▶ _WHAT YOU ARE ASKED TO DO_
Return the part of the R introduction slides below from "0.5 * product" up to and including "5, 9, 7, 8, 1)", copied word for word.

▶ _SELECTION_
· · · ·

Introduction to R

Math 217
Spring 2015

Why R?

Commonly used, increasing in popularity (source)

Why R?

Commonly used, increasing in popularity (source)

Why R?

Associated with high salaries (source)

Why R?

  • Open source
  • Has, arguably, the best graphics engine of statistical software packages
  • Only does what you ask
  • Widely used in industry, academia, and government

Rstudio

On your machine

Rstudio

On the server

A few keyboard shortcuts

In console

Description Windows/Linux Mac
Attempt code completion tab tab
Run current line/selection Ctrl + enter Command + enter
move cursor to console Ctrl + 2 Ctrl + 2

In editor

Description Windows/Linux Mac
Attempt code completion tab tab
move cursor to editor Ctrl + 1 Ctrl + 1
Navigate command history Up/Down Up/Down
Popup command history Ctrl + Up Command + Up

Advice

  • Treat learning R like learning a new language, it takes a while to learn the

    • grammar
    • syntax
    • vocabulary
  • You don't need to memorize all of the commands, make your life easier by using

    • help files
    • cheat sheets
    • Google

R as a calculator

The console can be used as a calculator

1+1
15.3 * 23.4 
5^5

R as a calculator

There are many built-in math functions available

pi
cos(pi)
exp(1)
abs(-6) 
factorial(4) 
sqrt(16) 

R as a calculator

You can store results as named variables for later use

product <- 15.3 * 23.4 # save result
product                # display the result
[1] 358.02

Now you can use the variable product

0.5 * product
[1] 179.01
log(product) # natural log
[1] 5.880589

Entering data by hand

If you have very few observations you can enter them by hand for each variable as a vector

a <- c(3, 5, 9, 7, 8, 1)

· · · ·

▶ _MATERIAL SUPPLIED_
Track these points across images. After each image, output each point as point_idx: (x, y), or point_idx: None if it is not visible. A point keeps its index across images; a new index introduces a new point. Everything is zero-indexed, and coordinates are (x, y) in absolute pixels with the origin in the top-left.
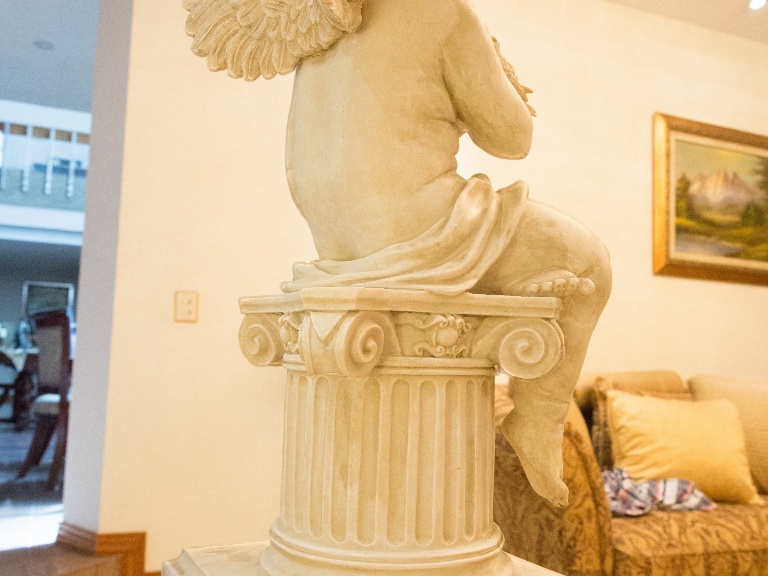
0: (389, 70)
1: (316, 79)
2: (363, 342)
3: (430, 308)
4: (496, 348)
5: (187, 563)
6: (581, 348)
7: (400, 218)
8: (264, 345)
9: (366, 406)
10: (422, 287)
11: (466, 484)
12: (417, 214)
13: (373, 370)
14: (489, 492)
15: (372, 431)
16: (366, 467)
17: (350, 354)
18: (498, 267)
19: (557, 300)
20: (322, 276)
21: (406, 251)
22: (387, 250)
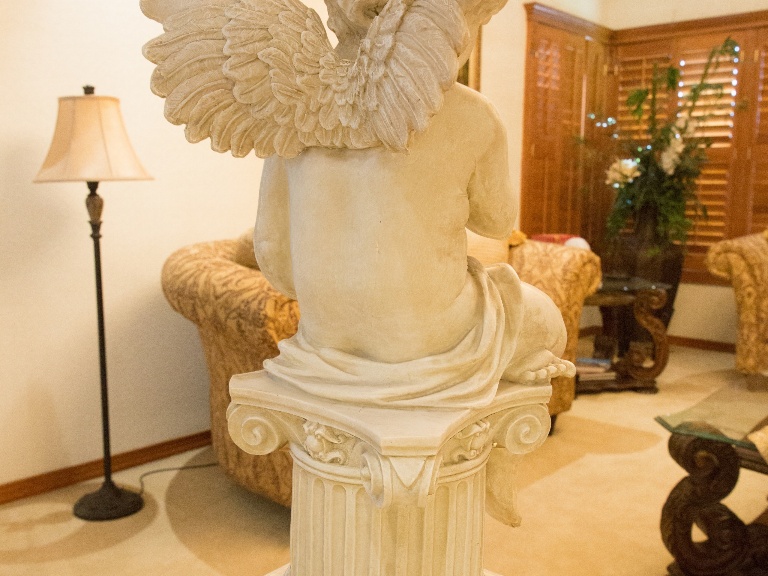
0: (432, 190)
1: (334, 176)
2: None
3: (470, 421)
4: (501, 432)
5: None
6: None
7: (433, 332)
8: (265, 436)
9: (411, 512)
10: (466, 406)
11: None
12: (449, 327)
13: None
14: None
15: (416, 532)
16: (411, 564)
17: None
18: None
19: None
20: (336, 374)
21: (443, 367)
22: (422, 364)
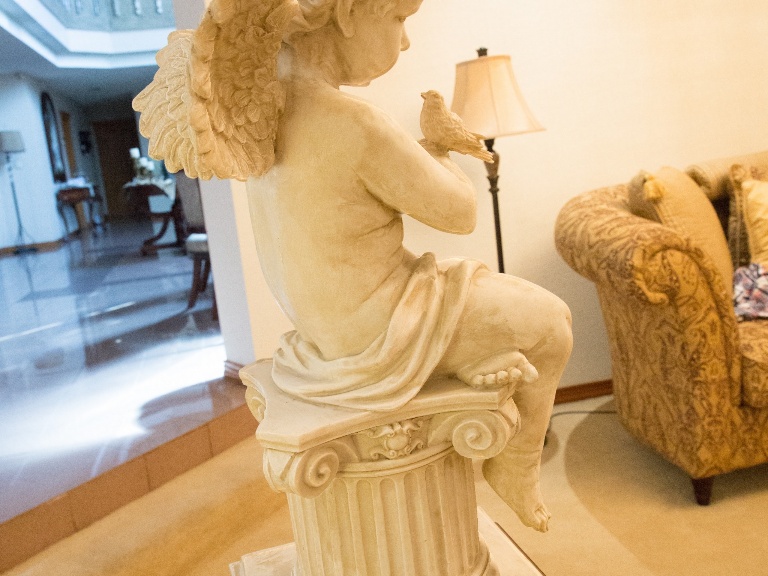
0: (309, 203)
1: (256, 193)
2: (315, 470)
3: (377, 423)
4: (450, 435)
5: (243, 575)
6: (543, 408)
7: (345, 334)
8: None
9: (338, 500)
10: (366, 408)
11: (437, 547)
12: (359, 330)
13: (337, 474)
14: (468, 536)
15: (346, 519)
16: (346, 546)
17: (305, 483)
18: (446, 361)
19: (500, 393)
20: (297, 366)
21: (352, 368)
22: (337, 364)
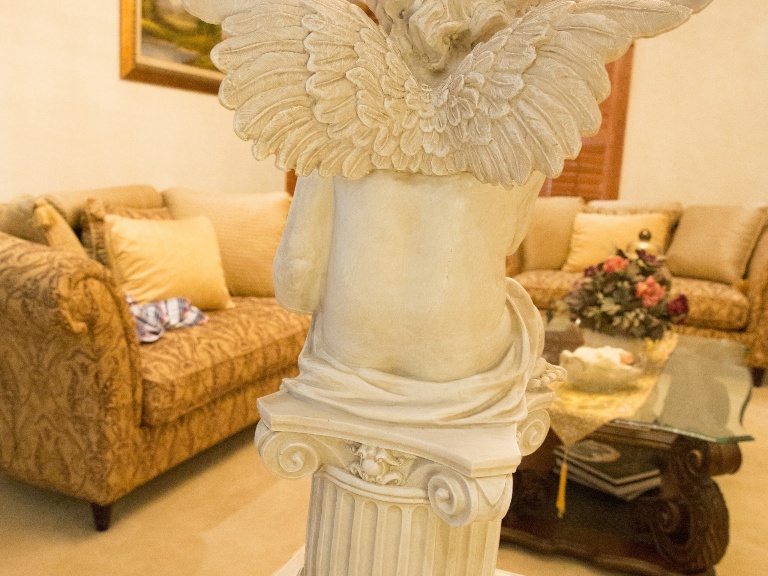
0: (499, 217)
1: (403, 200)
2: None
3: None
4: None
5: None
6: None
7: (483, 351)
8: None
9: None
10: (514, 420)
11: None
12: (494, 345)
13: None
14: None
15: (462, 542)
16: (456, 572)
17: None
18: None
19: None
20: (382, 395)
21: (492, 384)
22: (473, 382)
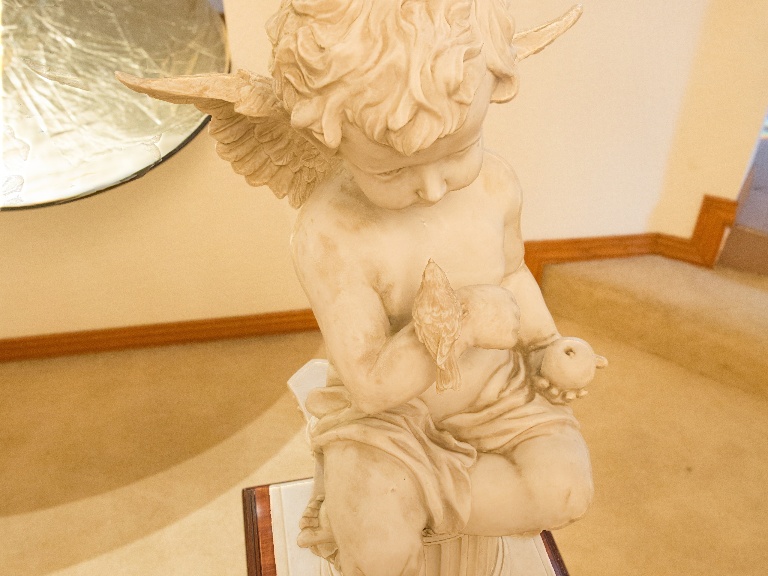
0: None
1: None
2: None
3: None
4: None
5: None
6: None
7: None
8: None
9: None
10: None
11: None
12: None
13: None
14: None
15: None
16: None
17: None
18: None
19: None
20: None
21: None
22: None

· · · ·

▶ _WRITTEN RESPONSE_
0.5 * product
[1] 179.01
log(product) # natural log
[1] 5.880589

Entering data by hand

If you have very few observations you can enter them by hand for each variable as a vector

a <- c(3, 5, 9, 7, 8, 1)